I disegni in bianco e nero di Kalina Muhova, eseguiti a grafite, la sua tecnica prediletta, sono densi, morbidi e malinconici. Conquistano, scaldano il cuore. Danno voce alle emozioni. Catturano le ombre di una famiglia chiusa, severa e opprimente, di un ambiente domestico claustrofobico.
Fotografano la luce e la libertà scaturite dal gesto provocatoriamente trasgressivo di una bimba, da un’estemporanea e sincera esternazione creativa di dissenso. Realistici, espressivi, rendono nel migliore dei modi due elementi insiti nella poesia di Dalčev, detto “il metafisico nel concreto” (метафизикl в конкретното): il quotidiano cupo e duro e un diffuso senso soprannaturale ed epifanico. Il balcone ne è pervaso, in particolare nel finale.
La rivelazione, il mistero svelato, il messaggio savifico è di tornare all’ascolto del nostro istinto, del bambino che è dentro di noi, del nostro corpo. Significa liberare le emozioni, assecondare i propri bisogni, sgretolare i limiti innalzati per proteggersi dal dolore, dalle paure e dai traumi. Ci sono voluti tanti strati sovrapposti di mattoni e di calce per renderli solidi e farli funzionare, giorno dopo giorno, ma ora sono gravose zavorre che tolgono il respiro.
Ai muri psicologici di ciascuno, si sommano quelli storici, sociali, culturali e ideologici. Anche quelli lasciano un segno profondo. Nel clima de Il balcone, sia la poesia di Dalčev sia il silent book, si respirano quelli vissuti dalla gente bulgara, avvezza da sempre alle dominazioni, ai regimi, alle discriminazioni linguistiche, politiche e religiose. Pesanti coltri, restrizioni imposte che schiacciano, asfissiano, «impediscono allo sguardo di spaziare, al pensiero di articolarsi, alla vita di scorrere» ma che nel contempo instillano il desiderio di riscatto.

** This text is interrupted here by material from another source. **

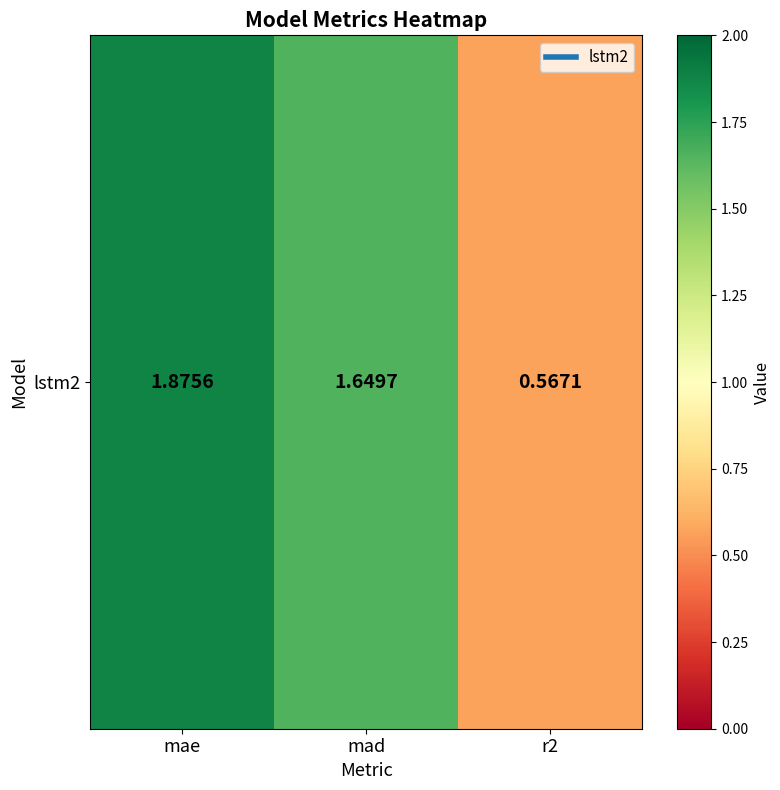

The value at r2 is 0.6. True or false?

True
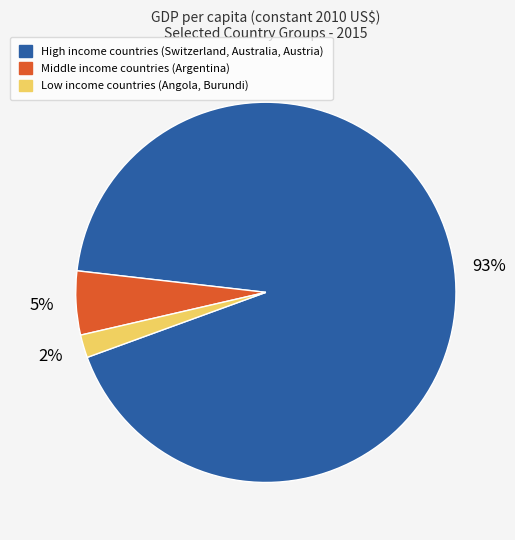

Combined, do Low income countries (Angola, Burundi) and High income countries (Switzerland, Australia, Austria) account for over 50%?

Yes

Quanto c’è nelle immagini senza “il vincolo” delle parole, quanto in pochi brevi versi poetici! La sensibilità di ognuno sarà autrice di interpretazioni diverse, contemporaneamente giuste e sbagliate (non importa), destinate a mutare a seconda del momento della vita in cui si approccerà il libro. E se è vero che le tavole sono poche, è indispensabile dedicarvisi con calma, tempo e concentrazione per carpire i particolari e per goderne a pieno. Per sentire. Nell’intimità.
Questa la bellissima dedica che Kalina Muhova ha realizzato per me il 2 luglio 2021. Ci siamo incontrate in occasione della presentazione di Grazie e Scusa al Festival Bande de Femmes, organizzato dalla libreria Tuba Bazar. Ne vado molto fiera!